• Stored data entries
○ ○ ○
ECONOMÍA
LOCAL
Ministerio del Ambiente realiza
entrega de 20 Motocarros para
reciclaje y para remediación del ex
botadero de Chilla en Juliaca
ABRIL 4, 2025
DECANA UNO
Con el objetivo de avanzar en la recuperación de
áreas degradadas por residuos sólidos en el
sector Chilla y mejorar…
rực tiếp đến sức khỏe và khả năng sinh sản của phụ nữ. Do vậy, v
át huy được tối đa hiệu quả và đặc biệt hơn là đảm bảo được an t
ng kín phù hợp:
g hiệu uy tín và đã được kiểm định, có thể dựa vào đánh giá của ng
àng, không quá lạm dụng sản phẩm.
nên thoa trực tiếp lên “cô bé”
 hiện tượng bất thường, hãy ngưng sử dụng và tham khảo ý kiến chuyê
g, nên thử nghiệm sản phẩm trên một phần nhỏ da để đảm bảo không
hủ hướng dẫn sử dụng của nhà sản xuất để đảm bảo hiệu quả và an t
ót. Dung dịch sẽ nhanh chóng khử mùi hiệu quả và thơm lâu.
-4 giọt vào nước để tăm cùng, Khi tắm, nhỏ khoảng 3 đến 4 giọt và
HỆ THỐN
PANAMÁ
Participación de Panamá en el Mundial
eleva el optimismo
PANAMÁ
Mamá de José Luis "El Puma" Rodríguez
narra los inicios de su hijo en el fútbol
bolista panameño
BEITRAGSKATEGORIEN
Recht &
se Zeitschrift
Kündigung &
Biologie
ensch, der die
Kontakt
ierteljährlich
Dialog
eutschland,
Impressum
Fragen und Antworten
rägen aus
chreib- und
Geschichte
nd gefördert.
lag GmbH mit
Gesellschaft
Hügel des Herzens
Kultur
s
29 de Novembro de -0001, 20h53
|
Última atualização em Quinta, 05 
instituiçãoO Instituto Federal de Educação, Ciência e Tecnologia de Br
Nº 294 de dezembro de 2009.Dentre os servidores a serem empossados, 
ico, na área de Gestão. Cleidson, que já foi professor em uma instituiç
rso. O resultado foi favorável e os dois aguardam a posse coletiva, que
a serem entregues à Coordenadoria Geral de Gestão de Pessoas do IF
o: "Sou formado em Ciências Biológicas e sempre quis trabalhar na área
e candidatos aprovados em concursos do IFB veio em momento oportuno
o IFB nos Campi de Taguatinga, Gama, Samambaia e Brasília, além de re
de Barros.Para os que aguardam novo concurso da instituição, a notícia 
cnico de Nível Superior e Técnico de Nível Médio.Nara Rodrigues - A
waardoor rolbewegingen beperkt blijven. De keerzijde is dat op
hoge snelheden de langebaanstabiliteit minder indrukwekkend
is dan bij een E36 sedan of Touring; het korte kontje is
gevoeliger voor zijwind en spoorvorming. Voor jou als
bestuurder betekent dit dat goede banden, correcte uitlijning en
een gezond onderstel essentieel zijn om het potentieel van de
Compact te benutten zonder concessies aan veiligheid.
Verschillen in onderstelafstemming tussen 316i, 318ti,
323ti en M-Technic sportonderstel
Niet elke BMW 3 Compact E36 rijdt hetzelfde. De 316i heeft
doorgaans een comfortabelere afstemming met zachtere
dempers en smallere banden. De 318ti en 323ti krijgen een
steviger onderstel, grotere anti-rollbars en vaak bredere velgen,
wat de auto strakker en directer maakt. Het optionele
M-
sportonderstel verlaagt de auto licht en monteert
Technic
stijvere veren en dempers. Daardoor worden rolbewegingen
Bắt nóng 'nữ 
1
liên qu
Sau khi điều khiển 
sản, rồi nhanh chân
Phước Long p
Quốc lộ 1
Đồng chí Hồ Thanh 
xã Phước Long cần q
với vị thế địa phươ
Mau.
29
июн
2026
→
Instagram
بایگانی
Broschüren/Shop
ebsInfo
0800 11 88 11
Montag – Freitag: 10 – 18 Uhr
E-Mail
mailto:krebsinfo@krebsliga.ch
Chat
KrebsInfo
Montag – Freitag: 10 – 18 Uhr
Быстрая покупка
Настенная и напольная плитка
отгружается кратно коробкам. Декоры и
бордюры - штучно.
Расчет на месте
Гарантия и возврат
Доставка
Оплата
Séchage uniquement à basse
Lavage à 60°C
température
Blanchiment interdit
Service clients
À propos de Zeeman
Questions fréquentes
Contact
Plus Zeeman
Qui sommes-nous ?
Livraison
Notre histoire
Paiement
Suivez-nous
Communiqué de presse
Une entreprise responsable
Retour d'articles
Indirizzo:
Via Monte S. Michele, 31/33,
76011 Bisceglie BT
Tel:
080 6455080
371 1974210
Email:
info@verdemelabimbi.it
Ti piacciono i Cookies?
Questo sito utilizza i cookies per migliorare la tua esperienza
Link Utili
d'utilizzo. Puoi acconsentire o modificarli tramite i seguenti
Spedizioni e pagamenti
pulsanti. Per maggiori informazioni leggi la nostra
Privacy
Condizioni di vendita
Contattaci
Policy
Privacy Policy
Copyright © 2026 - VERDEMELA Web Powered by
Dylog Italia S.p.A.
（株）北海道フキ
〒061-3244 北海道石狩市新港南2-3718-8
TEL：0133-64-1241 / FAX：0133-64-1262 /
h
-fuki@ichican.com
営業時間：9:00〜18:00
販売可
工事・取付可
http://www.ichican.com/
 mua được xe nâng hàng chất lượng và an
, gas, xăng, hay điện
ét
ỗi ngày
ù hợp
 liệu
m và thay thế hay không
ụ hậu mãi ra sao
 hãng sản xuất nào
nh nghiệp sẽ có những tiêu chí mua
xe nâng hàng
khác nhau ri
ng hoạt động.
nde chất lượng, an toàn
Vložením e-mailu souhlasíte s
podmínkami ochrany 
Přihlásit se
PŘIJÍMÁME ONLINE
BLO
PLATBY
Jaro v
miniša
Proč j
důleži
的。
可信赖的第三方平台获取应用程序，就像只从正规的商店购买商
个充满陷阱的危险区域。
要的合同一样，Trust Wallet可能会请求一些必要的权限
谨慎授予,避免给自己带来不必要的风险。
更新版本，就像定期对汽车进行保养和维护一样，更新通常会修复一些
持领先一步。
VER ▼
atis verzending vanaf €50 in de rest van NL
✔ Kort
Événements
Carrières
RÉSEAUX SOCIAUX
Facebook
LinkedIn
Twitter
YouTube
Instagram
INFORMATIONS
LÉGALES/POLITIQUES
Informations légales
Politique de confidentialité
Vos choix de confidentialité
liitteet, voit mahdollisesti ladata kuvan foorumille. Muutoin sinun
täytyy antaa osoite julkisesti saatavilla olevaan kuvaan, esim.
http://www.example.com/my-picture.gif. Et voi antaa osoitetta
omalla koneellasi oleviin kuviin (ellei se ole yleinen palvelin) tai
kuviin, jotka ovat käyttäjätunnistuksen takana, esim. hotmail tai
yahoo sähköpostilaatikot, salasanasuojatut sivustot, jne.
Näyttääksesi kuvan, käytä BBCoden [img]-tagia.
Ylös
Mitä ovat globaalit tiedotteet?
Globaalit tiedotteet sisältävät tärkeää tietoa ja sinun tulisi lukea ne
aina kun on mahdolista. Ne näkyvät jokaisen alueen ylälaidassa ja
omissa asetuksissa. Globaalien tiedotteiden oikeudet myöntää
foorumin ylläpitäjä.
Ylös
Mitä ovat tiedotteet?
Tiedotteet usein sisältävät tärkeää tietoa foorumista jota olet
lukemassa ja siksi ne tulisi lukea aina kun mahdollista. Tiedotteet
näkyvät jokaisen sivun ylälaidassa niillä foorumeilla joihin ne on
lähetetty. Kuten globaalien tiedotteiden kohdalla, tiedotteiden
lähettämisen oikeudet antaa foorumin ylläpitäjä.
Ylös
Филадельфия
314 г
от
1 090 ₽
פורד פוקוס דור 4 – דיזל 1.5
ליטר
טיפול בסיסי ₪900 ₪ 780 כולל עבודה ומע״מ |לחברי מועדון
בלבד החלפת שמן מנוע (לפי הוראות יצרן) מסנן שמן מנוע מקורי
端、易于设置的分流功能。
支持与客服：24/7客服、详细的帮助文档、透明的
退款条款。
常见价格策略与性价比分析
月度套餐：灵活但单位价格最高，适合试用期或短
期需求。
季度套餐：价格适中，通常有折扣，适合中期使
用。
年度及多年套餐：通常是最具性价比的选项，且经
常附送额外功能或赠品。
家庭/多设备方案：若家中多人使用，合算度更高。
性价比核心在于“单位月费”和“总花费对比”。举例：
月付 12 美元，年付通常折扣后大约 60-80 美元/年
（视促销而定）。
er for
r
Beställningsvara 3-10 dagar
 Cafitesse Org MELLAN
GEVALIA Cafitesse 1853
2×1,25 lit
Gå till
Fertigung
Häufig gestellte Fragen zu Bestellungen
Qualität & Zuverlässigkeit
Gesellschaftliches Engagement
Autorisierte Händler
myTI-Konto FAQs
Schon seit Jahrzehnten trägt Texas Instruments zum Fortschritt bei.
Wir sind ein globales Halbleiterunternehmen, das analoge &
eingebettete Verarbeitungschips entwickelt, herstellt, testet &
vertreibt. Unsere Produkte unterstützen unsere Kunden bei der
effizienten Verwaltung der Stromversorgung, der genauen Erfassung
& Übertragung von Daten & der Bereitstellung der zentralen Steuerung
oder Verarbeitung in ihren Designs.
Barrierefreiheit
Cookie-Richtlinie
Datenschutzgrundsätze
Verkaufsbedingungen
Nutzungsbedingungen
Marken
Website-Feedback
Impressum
○ ○ ○
From the records above, reproduce exactly the lines from the one with "Spedizioni e pagamenti" to the one with "mua được xe nâng hàng chất lượng và an", both included, and no others.

Spedizioni e pagamenti
pulsanti. Per maggiori informazioni leggi la nostra
Privacy
Condizioni di vendita
Contattaci
Policy
Privacy Policy
Copyright © 2026 - VERDEMELA Web Powered by
Dylog Italia S.p.A.
（株）北海道フキ
〒061-3244 北海道石狩市新港南2-3718-8
TEL：0133-64-1241 / FAX：0133-64-1262 /
h
-fuki@ichican.com
営業時間：9:00〜18:00
販売可
工事・取付可
http://www.ichican.com/
 mua được xe nâng hàng chất lượng và an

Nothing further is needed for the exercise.